TASK INSTRUCTIONS:
Update the rows below by changing every "common name" to "vernacular name", keeping everything else the same.

------------------------------

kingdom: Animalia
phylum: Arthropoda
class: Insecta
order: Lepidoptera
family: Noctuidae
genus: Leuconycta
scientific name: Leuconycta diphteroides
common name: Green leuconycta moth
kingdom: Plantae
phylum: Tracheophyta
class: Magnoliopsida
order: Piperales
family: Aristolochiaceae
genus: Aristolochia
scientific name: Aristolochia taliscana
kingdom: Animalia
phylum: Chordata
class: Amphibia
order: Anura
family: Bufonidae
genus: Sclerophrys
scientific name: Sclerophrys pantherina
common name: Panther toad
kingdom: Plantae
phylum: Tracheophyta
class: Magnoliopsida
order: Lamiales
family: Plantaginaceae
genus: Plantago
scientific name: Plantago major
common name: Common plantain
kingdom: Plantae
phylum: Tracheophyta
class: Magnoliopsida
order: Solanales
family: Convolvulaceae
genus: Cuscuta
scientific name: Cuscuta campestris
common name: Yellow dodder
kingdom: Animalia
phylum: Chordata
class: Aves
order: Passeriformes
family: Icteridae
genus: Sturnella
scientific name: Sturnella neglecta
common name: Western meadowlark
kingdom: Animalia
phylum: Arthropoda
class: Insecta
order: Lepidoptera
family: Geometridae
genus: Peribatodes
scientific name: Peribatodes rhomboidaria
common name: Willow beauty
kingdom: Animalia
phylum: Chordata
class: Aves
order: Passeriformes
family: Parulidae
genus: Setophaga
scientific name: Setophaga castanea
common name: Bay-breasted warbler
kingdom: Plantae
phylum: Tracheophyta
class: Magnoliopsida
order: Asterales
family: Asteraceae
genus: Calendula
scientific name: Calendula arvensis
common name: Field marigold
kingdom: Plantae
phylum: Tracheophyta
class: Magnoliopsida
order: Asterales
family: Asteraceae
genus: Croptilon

------------------------------

EXERCISE RESULT:
kingdom: Animalia
phylum: Arthropoda
class: Insecta
order: Lepidoptera
family: Noctuidae
genus: Leuconycta
scientific name: Leuconycta diphteroides
vernacular name: Green leuconycta moth
kingdom: Plantae
phylum: Tracheophyta
class: Magnoliopsida
order: Piperales
family: Aristolochiaceae
genus: Aristolochia
scientific name: Aristolochia taliscana
kingdom: Animalia
phylum: Chordata
class: Amphibia
order: Anura
family: Bufonidae
genus: Sclerophrys
scientific name: Sclerophrys pantherina
vernacular name: Panther toad
kingdom: Plantae
phylum: Tracheophyta
class: Magnoliopsida
order: Lamiales
family: Plantaginaceae
genus: Plantago
scientific name: Plantago major
vernacular name: Common plantain
kingdom: Plantae
phylum: Tracheophyta
class: Magnoliopsida
order: Solanales
family: Convolvulaceae
genus: Cuscuta
scientific name: Cuscuta campestris
vernacular name: Yellow dodder
kingdom: Animalia
phylum: Chordata
class: Aves
order: Passeriformes
family: Icteridae
genus: Sturnella
scientific name: Sturnella neglecta
vernacular name: Western meadowlark
kingdom: Animalia
phylum: Arthropoda
class: Insecta
order: Lepidoptera
family: Geometridae
genus: Peribatodes
scientific name: Peribatodes rhomboidaria
vernacular name: Willow beauty
kingdom: Animalia
phylum: Chordata
class: Aves
order: Passeriformes
family: Parulidae
genus: Setophaga
scientific name: Setophaga castanea
vernacular name: Bay-breasted warbler
kingdom: Plantae
phylum: Tracheophyta
class: Magnoliopsida
order: Asterales
family: Asteraceae
genus: Calendula
scientific name: Calendula arvensis
vernacular name: Field marigold
kingdom: Plantae
phylum: Tracheophyta
class: Magnoliopsida
order: Asterales
family: Asteraceae
genus: Croptilon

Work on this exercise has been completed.